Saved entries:
────────

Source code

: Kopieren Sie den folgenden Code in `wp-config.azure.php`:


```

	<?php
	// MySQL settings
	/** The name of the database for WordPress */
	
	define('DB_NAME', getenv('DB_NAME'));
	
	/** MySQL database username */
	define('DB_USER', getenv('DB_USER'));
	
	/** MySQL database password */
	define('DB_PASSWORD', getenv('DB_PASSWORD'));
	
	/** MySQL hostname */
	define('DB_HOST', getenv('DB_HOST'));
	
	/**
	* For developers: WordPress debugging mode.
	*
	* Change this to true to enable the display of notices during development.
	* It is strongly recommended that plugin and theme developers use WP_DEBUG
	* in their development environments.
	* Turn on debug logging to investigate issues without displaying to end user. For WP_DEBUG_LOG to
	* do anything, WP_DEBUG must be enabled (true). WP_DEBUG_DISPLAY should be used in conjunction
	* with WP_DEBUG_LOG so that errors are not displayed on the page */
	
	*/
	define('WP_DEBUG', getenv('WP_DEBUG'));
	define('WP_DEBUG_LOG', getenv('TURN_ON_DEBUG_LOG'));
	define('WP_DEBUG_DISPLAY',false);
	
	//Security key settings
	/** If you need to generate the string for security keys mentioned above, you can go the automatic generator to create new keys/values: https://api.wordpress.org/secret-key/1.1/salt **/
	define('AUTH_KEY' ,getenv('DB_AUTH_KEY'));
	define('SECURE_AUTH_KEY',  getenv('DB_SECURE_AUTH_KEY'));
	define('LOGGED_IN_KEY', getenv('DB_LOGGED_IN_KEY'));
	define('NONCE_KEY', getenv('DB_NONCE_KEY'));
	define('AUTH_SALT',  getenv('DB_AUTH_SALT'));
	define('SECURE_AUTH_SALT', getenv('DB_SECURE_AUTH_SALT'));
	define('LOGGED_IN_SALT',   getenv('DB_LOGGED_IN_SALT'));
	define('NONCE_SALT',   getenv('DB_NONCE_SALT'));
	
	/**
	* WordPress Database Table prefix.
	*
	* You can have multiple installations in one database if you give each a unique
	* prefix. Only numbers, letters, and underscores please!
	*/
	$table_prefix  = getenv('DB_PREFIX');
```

────────

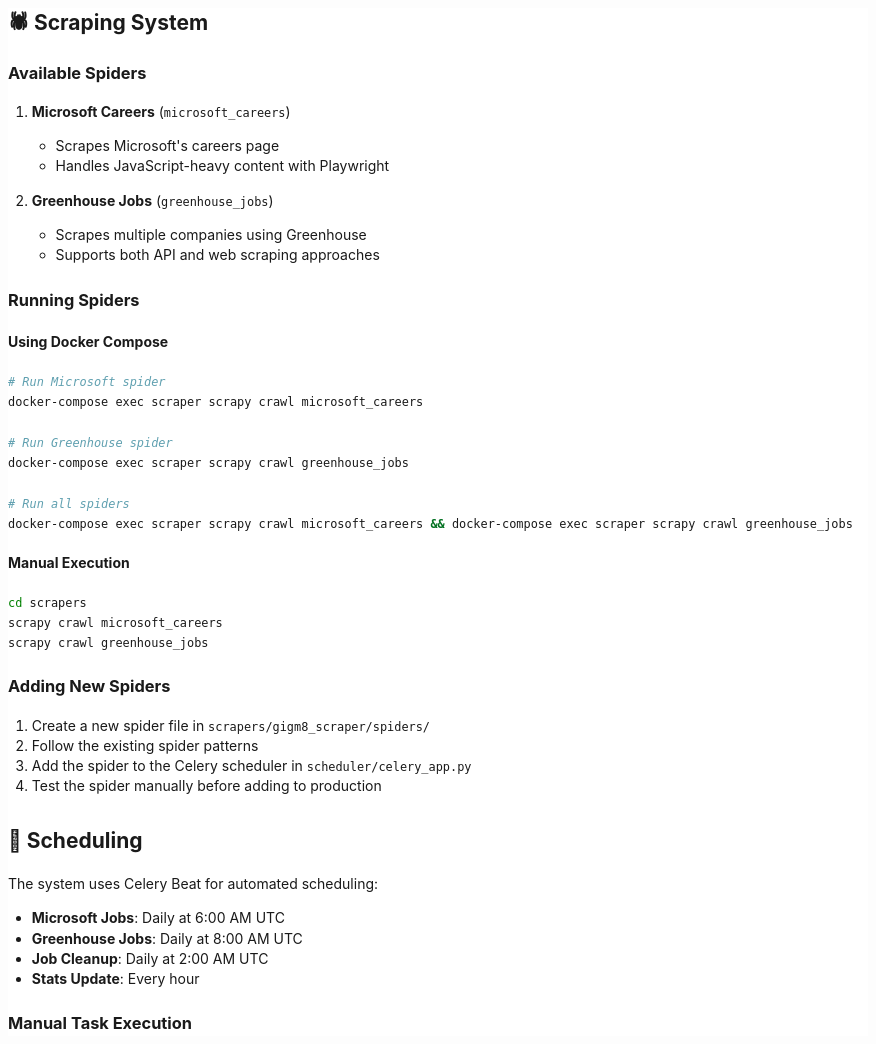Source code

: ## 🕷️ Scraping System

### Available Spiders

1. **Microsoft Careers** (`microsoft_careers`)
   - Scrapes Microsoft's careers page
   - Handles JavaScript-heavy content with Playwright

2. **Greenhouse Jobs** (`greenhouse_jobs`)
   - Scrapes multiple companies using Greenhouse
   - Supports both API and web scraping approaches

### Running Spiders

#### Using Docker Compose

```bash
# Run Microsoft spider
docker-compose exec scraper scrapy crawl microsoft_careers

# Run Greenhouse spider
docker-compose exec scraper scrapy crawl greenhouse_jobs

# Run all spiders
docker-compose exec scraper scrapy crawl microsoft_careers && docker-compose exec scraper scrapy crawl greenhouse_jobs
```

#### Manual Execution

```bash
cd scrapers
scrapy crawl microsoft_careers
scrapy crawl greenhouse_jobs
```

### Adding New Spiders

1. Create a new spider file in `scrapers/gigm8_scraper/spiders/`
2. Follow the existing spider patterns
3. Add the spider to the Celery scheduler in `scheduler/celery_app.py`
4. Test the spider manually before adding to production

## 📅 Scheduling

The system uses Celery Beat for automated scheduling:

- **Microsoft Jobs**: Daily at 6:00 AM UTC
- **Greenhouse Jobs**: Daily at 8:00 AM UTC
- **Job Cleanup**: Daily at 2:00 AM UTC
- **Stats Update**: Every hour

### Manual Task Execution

────────

◆ **Exercise aim**: Go through the records above and copy each line where "that" is found.

◆ **Completed exercise**:
	* It is strongly recommended that plugin and theme developers use WP_DEBUG
	* with WP_DEBUG_LOG so that errors are not displayed on the page */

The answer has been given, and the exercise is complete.